Deutschland wird einen Vertrag der Ukraine mit dem Rüstungsunternehmen Raytheon über die Lieferung von mehreren Hundert Patriot-Raketen finanzieren. Darüber hinaus sei mit dem deutschen Unternehmen Diehl Defence die Lieferung weiterer Startgeräte für Iris-T-Luftabwehrsysteme vereinbart worden, teilte das Verteidigungsministerium in Berlin nach Regierungskonsultationen mit der Ukraine mit.

"Auch dieses Vorhaben wird von Deutschland finanziert und den Schutz kritischer Infrastrukturen und Städte erheblich verbessern", wurde dazu erklärt.

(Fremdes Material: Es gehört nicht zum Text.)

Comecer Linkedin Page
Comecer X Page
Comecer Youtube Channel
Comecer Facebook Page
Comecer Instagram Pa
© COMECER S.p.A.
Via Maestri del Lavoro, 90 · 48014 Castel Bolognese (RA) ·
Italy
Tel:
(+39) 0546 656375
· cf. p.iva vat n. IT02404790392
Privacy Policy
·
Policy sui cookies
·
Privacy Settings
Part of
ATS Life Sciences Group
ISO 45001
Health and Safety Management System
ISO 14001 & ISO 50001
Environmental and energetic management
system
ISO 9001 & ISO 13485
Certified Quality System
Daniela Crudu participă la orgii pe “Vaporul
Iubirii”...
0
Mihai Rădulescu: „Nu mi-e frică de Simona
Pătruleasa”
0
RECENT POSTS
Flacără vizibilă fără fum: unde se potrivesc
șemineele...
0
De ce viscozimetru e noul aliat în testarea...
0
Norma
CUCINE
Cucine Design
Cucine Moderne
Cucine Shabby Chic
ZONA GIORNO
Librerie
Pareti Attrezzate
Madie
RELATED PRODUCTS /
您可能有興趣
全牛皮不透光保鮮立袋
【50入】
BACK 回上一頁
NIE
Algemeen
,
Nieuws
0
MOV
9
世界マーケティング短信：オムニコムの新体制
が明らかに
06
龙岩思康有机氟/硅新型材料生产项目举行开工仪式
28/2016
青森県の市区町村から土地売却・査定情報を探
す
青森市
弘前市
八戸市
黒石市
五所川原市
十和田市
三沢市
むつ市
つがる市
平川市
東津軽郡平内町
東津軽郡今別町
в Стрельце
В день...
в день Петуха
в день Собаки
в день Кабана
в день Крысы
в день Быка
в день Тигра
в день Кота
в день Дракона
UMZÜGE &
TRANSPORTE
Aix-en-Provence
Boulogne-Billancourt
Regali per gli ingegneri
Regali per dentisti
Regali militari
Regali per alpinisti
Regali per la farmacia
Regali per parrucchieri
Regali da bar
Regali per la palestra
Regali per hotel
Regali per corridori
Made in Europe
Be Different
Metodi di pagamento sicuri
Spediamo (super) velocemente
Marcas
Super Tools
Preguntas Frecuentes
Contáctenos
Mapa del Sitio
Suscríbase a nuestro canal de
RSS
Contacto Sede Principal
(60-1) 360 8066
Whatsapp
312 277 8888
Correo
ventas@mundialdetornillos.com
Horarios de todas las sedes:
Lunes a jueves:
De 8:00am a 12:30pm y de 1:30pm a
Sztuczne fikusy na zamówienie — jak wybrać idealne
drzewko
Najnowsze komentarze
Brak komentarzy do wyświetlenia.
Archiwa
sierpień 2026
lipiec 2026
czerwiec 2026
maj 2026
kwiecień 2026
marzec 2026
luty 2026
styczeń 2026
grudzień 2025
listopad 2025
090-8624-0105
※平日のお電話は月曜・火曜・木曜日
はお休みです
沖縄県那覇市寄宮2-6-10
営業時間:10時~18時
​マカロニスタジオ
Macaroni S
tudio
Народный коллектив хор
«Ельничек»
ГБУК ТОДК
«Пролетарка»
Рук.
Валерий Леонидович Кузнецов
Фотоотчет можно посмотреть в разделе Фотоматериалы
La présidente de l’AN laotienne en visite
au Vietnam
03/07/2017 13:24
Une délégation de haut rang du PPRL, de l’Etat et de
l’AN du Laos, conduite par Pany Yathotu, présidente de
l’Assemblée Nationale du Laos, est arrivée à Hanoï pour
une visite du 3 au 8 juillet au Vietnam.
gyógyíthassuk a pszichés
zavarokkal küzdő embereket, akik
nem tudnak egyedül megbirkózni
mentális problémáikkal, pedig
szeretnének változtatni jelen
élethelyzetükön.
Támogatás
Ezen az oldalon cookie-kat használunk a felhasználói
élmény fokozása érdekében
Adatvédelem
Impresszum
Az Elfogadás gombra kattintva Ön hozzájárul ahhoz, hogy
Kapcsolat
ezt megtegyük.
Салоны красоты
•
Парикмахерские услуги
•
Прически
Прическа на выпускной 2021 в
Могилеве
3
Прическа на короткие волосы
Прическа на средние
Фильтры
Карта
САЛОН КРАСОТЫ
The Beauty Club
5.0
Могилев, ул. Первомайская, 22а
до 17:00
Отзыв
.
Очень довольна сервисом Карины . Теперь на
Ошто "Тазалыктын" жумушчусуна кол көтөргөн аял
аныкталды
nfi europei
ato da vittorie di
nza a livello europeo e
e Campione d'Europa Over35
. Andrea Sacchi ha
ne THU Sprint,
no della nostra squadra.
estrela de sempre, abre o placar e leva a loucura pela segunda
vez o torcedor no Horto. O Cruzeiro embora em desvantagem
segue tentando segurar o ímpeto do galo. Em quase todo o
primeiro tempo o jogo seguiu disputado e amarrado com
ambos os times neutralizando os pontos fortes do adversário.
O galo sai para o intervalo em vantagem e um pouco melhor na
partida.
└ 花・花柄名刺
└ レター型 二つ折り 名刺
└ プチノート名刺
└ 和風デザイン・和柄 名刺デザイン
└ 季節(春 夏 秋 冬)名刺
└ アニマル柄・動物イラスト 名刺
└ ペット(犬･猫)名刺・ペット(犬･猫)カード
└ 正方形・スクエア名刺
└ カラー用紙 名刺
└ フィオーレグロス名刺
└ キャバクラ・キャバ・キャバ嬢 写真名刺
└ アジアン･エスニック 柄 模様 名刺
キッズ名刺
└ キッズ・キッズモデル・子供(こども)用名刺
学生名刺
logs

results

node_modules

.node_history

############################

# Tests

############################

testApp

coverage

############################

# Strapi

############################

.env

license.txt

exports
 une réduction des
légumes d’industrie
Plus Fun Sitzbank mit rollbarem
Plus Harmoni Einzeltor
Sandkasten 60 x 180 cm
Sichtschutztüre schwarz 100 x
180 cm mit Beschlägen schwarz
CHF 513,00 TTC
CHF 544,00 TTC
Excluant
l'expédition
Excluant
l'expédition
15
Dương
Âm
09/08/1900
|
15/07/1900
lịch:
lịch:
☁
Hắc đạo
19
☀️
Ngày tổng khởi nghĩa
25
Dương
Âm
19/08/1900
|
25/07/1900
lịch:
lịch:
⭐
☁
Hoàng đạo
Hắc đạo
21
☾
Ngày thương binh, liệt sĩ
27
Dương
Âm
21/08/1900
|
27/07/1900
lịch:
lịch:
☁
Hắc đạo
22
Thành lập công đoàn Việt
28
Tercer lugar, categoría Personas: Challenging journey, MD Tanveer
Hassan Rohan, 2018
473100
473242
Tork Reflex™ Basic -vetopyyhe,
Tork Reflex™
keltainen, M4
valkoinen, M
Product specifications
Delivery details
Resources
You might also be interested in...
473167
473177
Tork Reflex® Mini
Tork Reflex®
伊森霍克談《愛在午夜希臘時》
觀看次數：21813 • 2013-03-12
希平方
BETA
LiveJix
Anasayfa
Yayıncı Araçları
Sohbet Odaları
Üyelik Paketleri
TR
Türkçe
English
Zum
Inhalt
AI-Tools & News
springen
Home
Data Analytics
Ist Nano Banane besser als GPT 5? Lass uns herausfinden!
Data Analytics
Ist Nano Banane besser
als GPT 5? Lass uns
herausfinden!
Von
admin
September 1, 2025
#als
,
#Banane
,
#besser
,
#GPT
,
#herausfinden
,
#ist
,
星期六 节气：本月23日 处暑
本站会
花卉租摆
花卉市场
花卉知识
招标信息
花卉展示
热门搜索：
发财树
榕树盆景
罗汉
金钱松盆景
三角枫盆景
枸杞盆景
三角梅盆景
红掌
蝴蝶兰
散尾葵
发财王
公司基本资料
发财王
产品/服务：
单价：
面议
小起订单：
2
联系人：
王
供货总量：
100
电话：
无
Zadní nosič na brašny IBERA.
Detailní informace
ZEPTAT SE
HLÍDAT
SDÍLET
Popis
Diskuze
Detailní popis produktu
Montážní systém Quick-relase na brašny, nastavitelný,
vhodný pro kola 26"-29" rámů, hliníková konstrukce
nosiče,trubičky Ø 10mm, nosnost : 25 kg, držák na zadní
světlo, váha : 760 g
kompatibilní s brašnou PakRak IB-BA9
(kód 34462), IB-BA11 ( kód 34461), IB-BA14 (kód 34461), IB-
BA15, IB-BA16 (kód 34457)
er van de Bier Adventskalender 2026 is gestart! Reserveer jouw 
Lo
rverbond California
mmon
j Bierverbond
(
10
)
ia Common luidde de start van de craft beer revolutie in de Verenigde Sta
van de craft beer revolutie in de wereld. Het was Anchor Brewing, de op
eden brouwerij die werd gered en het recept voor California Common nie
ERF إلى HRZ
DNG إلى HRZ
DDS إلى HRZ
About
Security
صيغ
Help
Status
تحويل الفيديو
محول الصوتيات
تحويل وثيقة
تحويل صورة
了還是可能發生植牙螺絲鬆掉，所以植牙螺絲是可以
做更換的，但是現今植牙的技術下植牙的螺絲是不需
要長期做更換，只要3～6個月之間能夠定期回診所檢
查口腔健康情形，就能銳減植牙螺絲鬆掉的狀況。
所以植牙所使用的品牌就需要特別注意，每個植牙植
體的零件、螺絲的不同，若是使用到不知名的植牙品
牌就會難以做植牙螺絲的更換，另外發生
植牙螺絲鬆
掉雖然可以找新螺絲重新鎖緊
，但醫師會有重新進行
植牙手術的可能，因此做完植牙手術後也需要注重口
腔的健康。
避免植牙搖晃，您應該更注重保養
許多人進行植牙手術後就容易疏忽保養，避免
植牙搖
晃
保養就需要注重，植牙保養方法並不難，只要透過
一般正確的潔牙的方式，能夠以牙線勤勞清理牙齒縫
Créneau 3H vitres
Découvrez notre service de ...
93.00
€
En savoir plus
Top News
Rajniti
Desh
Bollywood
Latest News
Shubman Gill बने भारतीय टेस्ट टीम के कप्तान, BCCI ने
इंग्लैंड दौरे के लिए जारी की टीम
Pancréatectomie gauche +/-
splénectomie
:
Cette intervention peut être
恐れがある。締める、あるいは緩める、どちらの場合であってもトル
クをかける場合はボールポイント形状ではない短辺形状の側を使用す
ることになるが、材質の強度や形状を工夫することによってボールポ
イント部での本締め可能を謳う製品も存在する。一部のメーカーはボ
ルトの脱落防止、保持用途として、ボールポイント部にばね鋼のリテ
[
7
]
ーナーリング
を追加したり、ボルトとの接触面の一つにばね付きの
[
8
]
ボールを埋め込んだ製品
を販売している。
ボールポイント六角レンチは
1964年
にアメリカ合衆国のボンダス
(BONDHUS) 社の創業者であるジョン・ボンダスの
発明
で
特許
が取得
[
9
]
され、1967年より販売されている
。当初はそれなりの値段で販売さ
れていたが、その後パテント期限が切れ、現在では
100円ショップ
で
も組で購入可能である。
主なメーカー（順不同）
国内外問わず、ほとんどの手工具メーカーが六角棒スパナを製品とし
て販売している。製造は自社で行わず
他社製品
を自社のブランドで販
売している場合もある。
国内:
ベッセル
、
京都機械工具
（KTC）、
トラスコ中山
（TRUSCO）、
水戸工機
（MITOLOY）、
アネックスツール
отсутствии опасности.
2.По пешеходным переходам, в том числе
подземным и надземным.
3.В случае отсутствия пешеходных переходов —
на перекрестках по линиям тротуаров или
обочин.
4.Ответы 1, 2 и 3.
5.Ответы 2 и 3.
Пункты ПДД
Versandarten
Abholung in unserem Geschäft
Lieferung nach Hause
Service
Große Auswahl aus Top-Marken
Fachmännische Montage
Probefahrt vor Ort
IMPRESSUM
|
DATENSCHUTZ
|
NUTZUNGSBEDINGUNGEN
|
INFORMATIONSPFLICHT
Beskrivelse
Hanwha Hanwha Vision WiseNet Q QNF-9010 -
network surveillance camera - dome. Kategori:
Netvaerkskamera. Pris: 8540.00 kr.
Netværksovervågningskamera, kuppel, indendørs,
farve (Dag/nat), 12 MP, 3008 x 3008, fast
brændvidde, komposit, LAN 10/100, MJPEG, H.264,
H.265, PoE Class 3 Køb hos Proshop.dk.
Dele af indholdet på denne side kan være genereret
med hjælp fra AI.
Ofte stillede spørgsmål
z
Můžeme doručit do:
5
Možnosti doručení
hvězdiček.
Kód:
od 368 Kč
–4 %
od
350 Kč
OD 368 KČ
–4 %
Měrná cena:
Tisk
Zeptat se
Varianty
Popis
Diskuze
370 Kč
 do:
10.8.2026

Zusätzlich haben Deutschland und die Ukraine demnach die Produktion von Drohnen mittlerer und langer Reichweite vereinbart. Das Projekt umfasst die Gründung eines Gemeinschaftsunternehmens mit dem Ziel der Lieferung von Tausenden von Drohnen.

Weiter wird Deutschland die Ukraine bei der Finanzierung sogenannter Deep Strike Fähigkeiten - dabei geht es um weitreichende Präzisionswaffen - unterstützen. Dazu gehört laut Verteidigungsministerium eine Investition in Höhe von mehreren Hundert Millionen Euro.